The planner is a component that monitors the state of the system and makes adjustments to workers to ensure that the system is running efficiently. Currently, planner can scale up and down the number of vllm workers based on the kv cache load and prefill queue size:
* Backend:
  * local ✅
  * kubernetes ✅
* LLM framework:
  * vllm ✅
  * tensorrt-llm ❌
  * SGLang ❌
  * llama.cpp ❌
* Serving type:
  * Aggregated ✅
  * Disaggregated ✅
* Planner actions:
  * Load-based scaling up/down prefill/decode workers ✅
  * SLA-based scaling up/down prefill/decode workers ❌
  * Adjusting engine knobs ❌

## Load-based Scaling Up/Down Prefill/Decode Workers

To adjust the number of prefill/decode workers, planner monitors the following metrics:
* Prefill worker: planner monitors the number of requests pending in the prefill queue to estimate the prefill workload.
* Decode/aggregated worker: planner monitors the average KV cache utilization rate to estimate the decode/aggregated workload.

Every `metric-pulling-interval`, planner will gather the aforementioned metrics. Every `adjustment-interval`, planner compares the aggregated metrics in this interval with pre-set thresholds and decide to scale up/down prefill/decode workers. To avoid over-compensation, planner only changes the number of workers by 1 in one adjustment interval. In addition, when the number of workers is being adjusted, the planner will block the metric pulling and adjustment.

* TASKS:
1. According to the planner passage, what does planner monitor to estimate the decode or aggregated workload?
2. Please go on with the planner passage, starting after its last sentence.
The listing has no connection to the planner passage.

[Collected data]
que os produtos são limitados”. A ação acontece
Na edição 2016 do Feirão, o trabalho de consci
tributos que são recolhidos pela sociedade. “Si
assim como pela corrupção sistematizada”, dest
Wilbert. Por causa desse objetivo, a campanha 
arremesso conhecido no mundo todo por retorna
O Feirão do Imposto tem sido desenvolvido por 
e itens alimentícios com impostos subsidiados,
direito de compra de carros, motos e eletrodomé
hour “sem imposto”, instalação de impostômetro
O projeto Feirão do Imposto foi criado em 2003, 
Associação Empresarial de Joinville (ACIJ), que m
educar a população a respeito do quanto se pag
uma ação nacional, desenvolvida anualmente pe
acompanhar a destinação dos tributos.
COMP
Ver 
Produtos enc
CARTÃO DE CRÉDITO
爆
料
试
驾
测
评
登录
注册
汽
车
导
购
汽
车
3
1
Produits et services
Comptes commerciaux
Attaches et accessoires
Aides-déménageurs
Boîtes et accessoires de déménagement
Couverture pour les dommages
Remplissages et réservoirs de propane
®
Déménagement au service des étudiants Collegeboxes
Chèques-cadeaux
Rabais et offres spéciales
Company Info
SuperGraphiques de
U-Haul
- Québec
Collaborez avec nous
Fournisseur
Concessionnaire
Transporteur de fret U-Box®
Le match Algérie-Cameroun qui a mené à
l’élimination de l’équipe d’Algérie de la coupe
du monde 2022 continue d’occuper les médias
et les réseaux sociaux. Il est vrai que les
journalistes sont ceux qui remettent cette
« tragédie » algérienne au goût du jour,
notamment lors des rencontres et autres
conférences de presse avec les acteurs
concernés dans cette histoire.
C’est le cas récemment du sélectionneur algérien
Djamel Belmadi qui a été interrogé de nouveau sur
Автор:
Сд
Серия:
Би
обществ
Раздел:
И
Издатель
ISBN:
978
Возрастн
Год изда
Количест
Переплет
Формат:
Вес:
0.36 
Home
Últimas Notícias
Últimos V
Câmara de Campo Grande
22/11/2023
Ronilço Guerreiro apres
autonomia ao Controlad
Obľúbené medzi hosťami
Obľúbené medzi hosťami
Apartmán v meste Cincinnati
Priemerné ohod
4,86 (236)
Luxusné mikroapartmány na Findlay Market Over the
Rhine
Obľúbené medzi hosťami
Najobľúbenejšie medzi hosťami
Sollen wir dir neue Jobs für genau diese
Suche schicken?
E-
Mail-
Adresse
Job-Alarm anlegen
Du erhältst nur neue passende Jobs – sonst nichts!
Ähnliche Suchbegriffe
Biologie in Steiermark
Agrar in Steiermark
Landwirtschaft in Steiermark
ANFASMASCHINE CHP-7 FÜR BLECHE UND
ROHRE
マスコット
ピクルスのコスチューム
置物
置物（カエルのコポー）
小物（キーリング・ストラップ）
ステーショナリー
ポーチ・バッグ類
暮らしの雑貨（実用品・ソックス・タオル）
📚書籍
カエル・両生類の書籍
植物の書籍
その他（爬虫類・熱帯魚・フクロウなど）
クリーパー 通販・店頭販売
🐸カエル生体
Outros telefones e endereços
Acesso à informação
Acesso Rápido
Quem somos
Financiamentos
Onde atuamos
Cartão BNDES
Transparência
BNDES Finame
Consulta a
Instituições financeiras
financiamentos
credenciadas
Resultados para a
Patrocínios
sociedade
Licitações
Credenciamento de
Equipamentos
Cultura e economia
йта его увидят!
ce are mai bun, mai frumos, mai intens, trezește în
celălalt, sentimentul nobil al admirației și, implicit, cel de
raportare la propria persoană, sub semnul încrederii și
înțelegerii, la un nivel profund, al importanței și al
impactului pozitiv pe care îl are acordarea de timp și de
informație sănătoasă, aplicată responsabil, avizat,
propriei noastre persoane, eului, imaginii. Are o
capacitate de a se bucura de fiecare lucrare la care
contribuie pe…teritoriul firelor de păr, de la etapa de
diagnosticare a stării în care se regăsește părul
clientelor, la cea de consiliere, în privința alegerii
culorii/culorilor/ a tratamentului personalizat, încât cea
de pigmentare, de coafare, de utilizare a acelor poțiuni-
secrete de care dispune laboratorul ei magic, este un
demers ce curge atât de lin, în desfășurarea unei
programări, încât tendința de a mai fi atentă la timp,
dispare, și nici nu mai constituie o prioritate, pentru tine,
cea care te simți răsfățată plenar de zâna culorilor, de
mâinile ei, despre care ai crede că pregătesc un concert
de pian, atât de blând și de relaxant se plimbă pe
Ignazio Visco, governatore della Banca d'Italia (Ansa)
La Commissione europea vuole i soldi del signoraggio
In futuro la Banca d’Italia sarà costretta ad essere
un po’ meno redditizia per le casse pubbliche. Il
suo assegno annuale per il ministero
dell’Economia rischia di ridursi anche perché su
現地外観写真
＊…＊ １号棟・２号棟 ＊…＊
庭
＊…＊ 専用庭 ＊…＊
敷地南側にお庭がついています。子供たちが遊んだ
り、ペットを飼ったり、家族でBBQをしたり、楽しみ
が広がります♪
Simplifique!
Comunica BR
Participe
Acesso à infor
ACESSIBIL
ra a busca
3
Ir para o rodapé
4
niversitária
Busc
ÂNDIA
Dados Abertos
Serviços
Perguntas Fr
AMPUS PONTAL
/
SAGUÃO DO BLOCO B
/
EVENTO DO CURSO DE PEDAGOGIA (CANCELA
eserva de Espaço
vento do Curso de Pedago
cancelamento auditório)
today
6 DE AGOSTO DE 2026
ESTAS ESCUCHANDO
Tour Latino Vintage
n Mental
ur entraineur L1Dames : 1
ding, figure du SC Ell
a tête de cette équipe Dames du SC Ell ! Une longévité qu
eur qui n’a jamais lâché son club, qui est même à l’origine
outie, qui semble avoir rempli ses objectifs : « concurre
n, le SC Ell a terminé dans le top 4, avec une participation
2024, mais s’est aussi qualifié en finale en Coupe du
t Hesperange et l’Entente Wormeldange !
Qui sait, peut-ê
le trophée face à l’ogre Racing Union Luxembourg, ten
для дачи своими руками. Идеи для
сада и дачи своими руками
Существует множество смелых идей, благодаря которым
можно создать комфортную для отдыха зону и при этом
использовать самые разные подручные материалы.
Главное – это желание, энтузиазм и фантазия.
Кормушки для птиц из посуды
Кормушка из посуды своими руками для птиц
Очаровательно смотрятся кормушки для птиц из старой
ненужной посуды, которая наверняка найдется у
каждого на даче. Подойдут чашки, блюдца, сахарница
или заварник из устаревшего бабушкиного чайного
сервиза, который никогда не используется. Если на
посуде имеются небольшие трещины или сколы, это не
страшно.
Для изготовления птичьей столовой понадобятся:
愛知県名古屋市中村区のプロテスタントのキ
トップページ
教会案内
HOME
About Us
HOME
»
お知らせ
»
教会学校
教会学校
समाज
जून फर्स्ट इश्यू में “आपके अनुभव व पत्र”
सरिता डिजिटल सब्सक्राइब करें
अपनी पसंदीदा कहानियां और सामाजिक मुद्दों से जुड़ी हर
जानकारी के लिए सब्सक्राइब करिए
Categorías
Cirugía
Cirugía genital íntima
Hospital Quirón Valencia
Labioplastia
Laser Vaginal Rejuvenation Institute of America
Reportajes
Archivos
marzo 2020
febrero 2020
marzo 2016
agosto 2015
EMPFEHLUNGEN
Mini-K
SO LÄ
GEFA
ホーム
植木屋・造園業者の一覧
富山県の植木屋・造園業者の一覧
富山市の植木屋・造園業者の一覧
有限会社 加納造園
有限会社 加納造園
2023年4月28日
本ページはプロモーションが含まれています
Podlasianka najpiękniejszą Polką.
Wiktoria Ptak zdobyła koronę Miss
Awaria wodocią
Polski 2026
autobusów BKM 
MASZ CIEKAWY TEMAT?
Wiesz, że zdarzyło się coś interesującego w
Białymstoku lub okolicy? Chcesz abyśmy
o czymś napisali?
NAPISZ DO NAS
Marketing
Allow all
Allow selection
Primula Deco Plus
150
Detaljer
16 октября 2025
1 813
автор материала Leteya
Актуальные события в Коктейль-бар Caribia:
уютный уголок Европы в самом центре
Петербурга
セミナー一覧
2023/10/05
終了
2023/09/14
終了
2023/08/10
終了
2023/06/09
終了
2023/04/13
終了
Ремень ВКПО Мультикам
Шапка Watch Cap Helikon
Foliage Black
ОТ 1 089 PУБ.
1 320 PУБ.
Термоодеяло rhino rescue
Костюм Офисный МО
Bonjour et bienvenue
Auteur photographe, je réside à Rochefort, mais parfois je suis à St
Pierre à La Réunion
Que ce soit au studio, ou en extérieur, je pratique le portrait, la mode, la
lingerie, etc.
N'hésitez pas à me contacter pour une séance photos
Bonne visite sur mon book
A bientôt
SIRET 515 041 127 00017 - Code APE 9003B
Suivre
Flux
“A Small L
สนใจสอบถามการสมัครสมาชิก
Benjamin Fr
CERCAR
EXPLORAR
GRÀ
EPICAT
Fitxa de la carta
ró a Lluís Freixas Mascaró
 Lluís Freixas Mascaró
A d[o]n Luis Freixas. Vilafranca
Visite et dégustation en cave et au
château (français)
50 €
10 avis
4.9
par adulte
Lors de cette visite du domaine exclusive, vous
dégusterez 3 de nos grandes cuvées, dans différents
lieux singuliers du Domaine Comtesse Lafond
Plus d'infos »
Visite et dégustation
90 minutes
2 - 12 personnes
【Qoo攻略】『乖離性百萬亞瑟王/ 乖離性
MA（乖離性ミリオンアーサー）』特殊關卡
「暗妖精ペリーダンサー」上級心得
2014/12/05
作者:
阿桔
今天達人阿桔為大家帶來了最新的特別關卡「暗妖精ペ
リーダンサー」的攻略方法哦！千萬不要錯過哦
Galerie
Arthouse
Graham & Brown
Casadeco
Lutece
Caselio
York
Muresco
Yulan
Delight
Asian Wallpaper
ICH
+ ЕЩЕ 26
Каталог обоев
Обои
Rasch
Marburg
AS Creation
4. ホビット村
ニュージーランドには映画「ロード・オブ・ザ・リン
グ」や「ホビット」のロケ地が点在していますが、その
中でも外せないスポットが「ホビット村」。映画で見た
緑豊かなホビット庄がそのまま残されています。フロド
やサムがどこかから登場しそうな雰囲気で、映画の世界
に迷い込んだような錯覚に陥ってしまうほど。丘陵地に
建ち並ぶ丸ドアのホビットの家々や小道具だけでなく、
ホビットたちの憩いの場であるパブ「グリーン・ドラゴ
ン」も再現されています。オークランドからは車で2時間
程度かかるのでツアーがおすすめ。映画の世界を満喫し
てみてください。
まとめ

* TASK-BY-TASK OUTPUTS:
1. The average KV cache utilization rate.

2.
To scale up a prefill/decode worker, planner just need to launch the worker in the correct namespace. The auto-discovery mechanism will pick up the workers and add them to the routers. To scale down a prefill worker, planner send a SIGTERM signal to the prefill worker. The prefill worker store the signal and exit when it finishes the current request pulled from the prefill queue. This ensures that no remote prefill request is dropped. To scale down a decode worker, currently, planner revoke the etcd lease of the decode worker. When the etcd lease is revoked, the corresponding decode worker will be immediately removed from the router and will not get any new requests. The decode worker will then finish all the current requests in their original stream and exit gracefully.

There are two additional rules set by planner to prevent over-compensation:
1. After a new decode worker is added, since it needs time to populate the kv cache, planner will not scale down the number of decode workers in the next `NEW_DECODE_WORKER_GRACE_PERIOD=3` adjustment intervals.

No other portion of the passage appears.